Given task —
Rewrite the listing from the line with "collection date: 1952-04-15" to the line with "country: Chile", putting "specimen ID" in place of "catalogue / barcode" and leaving everything else unchanged.
··· Record list
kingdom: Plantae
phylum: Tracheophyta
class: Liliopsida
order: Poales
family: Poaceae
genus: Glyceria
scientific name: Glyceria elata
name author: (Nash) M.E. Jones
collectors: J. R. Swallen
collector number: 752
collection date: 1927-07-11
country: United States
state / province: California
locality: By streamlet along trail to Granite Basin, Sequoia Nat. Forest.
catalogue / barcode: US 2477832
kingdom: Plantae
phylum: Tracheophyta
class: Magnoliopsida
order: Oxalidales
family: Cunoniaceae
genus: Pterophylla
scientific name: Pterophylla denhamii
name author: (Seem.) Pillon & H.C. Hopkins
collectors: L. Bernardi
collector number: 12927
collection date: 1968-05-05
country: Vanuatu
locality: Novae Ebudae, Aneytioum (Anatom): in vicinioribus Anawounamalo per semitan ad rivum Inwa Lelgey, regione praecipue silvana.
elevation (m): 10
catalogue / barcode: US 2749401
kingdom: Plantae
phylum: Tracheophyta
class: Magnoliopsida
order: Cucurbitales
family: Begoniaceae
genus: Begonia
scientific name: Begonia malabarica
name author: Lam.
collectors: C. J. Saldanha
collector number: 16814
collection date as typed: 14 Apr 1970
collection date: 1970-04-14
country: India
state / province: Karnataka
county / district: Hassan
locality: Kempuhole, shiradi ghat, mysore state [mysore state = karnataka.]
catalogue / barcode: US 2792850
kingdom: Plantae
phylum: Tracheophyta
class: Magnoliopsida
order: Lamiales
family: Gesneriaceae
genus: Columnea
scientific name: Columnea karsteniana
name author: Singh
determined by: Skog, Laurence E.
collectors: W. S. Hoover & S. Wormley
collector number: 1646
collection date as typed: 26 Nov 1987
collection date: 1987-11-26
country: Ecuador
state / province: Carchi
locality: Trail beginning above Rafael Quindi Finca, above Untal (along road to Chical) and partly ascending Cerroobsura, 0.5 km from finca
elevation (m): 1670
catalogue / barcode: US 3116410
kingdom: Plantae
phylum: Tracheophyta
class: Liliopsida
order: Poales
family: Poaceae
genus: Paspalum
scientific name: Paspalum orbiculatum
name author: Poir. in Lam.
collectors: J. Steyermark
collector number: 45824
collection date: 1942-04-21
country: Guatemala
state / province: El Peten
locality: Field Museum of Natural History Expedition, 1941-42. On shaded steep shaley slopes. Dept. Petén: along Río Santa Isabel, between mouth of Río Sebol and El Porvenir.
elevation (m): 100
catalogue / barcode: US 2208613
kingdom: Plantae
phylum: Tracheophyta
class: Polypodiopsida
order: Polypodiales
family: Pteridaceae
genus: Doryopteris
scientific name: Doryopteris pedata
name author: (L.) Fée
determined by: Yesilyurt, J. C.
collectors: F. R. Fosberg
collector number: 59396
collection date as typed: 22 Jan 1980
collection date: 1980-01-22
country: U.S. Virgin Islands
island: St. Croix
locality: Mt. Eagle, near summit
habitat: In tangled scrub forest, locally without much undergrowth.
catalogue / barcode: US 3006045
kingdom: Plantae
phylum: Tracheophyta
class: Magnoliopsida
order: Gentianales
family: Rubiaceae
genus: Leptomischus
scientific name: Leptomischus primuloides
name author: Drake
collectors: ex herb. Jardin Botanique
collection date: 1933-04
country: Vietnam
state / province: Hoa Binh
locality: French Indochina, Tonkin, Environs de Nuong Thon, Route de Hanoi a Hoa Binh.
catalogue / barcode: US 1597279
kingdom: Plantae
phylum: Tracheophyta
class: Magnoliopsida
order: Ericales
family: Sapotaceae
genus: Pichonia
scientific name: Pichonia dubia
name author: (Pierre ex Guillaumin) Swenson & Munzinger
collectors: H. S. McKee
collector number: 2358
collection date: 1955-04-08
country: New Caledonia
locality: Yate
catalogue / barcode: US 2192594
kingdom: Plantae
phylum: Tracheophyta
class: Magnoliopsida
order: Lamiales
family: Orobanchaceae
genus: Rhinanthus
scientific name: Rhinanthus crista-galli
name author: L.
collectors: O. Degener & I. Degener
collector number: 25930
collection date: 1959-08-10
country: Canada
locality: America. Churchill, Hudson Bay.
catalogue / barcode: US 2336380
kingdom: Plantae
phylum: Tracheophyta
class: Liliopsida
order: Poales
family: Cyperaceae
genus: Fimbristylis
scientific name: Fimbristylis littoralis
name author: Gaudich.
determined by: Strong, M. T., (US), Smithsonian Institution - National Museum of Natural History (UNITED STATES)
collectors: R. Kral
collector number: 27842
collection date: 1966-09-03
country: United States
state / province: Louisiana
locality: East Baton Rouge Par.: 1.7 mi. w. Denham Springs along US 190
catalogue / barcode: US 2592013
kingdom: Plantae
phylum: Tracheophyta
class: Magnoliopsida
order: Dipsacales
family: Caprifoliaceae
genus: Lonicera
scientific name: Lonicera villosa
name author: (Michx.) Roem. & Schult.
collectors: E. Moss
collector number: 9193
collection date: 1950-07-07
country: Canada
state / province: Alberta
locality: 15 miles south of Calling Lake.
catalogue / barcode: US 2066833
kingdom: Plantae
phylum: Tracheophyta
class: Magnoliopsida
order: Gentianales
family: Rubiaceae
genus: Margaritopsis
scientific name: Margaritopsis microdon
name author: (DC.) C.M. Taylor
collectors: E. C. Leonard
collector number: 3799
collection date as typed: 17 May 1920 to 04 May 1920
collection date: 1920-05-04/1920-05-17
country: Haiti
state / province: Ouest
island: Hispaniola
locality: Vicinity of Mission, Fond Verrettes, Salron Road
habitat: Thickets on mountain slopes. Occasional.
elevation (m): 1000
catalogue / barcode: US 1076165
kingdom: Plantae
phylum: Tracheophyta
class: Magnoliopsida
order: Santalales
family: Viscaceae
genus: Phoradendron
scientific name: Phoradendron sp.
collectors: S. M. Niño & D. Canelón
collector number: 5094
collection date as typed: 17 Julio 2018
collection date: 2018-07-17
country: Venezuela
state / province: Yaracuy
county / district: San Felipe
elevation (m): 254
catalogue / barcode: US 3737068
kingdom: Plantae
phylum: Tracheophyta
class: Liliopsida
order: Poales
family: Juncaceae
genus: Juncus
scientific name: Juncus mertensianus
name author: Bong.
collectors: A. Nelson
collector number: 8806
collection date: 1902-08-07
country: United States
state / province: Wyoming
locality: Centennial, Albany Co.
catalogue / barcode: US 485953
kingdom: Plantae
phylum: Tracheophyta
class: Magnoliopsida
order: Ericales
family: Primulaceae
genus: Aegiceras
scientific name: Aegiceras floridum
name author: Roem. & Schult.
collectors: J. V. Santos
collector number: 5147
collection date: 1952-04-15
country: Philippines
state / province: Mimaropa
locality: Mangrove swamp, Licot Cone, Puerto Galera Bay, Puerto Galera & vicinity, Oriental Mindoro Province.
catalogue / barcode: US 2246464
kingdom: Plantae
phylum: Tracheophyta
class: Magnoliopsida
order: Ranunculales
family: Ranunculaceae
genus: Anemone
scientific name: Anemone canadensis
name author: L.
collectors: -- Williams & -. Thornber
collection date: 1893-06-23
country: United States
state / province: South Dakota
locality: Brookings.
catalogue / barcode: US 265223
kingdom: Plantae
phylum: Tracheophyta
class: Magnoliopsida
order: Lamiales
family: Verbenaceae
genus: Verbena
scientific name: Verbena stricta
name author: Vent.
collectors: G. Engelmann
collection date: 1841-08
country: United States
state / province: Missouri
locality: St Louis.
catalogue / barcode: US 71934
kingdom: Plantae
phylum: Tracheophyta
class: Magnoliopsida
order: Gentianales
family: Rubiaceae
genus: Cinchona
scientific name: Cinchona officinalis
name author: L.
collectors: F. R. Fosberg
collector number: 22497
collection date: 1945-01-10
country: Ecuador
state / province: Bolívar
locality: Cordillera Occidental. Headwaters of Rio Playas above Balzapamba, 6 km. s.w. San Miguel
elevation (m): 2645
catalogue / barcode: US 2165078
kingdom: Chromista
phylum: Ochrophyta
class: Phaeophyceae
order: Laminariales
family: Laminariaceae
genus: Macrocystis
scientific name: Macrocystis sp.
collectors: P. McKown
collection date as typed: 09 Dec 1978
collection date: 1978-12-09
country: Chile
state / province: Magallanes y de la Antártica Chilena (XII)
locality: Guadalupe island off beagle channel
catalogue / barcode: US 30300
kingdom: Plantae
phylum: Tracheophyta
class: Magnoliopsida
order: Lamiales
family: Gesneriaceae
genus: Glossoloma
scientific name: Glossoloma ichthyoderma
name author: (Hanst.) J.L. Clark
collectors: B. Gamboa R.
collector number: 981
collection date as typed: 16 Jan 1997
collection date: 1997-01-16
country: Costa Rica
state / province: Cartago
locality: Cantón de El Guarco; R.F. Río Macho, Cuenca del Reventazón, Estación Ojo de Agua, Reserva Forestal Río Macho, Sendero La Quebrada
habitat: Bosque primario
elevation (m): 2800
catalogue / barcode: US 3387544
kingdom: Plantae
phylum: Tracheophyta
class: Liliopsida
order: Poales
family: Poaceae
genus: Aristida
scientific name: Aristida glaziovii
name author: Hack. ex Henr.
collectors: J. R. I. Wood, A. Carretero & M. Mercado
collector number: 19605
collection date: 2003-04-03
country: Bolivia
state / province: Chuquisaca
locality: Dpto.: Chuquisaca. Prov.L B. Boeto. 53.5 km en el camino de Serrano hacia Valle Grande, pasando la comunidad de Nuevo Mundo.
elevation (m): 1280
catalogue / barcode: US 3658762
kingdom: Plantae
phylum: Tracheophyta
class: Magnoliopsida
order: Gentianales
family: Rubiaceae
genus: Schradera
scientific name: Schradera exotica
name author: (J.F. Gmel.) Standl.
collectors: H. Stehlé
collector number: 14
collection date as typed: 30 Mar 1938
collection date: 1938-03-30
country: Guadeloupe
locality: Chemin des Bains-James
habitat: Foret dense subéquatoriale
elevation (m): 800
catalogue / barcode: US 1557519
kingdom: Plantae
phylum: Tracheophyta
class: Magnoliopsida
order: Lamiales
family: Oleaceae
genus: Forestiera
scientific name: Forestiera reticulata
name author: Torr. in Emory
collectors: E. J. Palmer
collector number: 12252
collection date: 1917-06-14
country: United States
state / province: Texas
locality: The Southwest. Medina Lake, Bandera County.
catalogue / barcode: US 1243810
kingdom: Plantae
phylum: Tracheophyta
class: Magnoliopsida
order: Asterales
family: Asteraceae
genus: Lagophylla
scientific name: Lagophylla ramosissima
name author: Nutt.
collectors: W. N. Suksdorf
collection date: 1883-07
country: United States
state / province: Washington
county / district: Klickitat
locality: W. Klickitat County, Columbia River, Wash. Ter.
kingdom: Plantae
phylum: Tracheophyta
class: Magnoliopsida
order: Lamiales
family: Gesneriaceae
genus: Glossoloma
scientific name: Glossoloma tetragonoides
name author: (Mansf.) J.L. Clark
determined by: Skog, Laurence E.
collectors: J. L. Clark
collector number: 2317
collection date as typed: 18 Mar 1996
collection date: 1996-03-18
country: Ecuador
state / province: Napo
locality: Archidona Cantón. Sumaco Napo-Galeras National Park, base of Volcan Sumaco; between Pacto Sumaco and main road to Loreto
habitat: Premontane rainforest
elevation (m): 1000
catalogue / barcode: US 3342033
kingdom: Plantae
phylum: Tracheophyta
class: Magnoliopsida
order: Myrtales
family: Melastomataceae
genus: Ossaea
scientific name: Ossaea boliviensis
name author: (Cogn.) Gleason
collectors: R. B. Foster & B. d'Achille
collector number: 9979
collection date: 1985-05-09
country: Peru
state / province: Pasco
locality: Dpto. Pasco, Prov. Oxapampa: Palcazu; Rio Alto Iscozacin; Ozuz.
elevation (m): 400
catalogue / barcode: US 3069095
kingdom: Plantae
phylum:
······
Answer in full —
collection date: 1952-04-15
country: Philippines
state / province: Mimaropa
locality: Mangrove swamp, Licot Cone, Puerto Galera Bay, Puerto Galera & vicinity, Oriental Mindoro Province.
specimen ID: US 2246464
kingdom: Plantae
phylum: Tracheophyta
class: Magnoliopsida
order: Ranunculales
family: Ranunculaceae
genus: Anemone
scientific name: Anemone canadensis
name author: L.
collectors: -- Williams & -. Thornber
collection date: 1893-06-23
country: United States
state / province: South Dakota
locality: Brookings.
specimen ID: US 265223
kingdom: Plantae
phylum: Tracheophyta
class: Magnoliopsida
order: Lamiales
family: Verbenaceae
genus: Verbena
scientific name: Verbena stricta
name author: Vent.
collectors: G. Engelmann
collection date: 1841-08
country: United States
state / province: Missouri
locality: St Louis.
specimen ID: US 71934
kingdom: Plantae
phylum: Tracheophyta
class: Magnoliopsida
order: Gentianales
family: Rubiaceae
genus: Cinchona
scientific name: Cinchona officinalis
name author: L.
collectors: F. R. Fosberg
collector number: 22497
collection date: 1945-01-10
country: Ecuador
state / province: Bolívar
locality: Cordillera Occidental. Headwaters of Rio Playas above Balzapamba, 6 km. s.w. San Miguel
elevation (m): 2645
specimen ID: US 2165078
kingdom: Chromista
phylum: Ochrophyta
class: Phaeophyceae
order: Laminariales
family: Laminariaceae
genus: Macrocystis
scientific name: Macrocystis sp.
collectors: P. McKown
collection date as typed: 09 Dec 1978
collection date: 1978-12-09
country: Chile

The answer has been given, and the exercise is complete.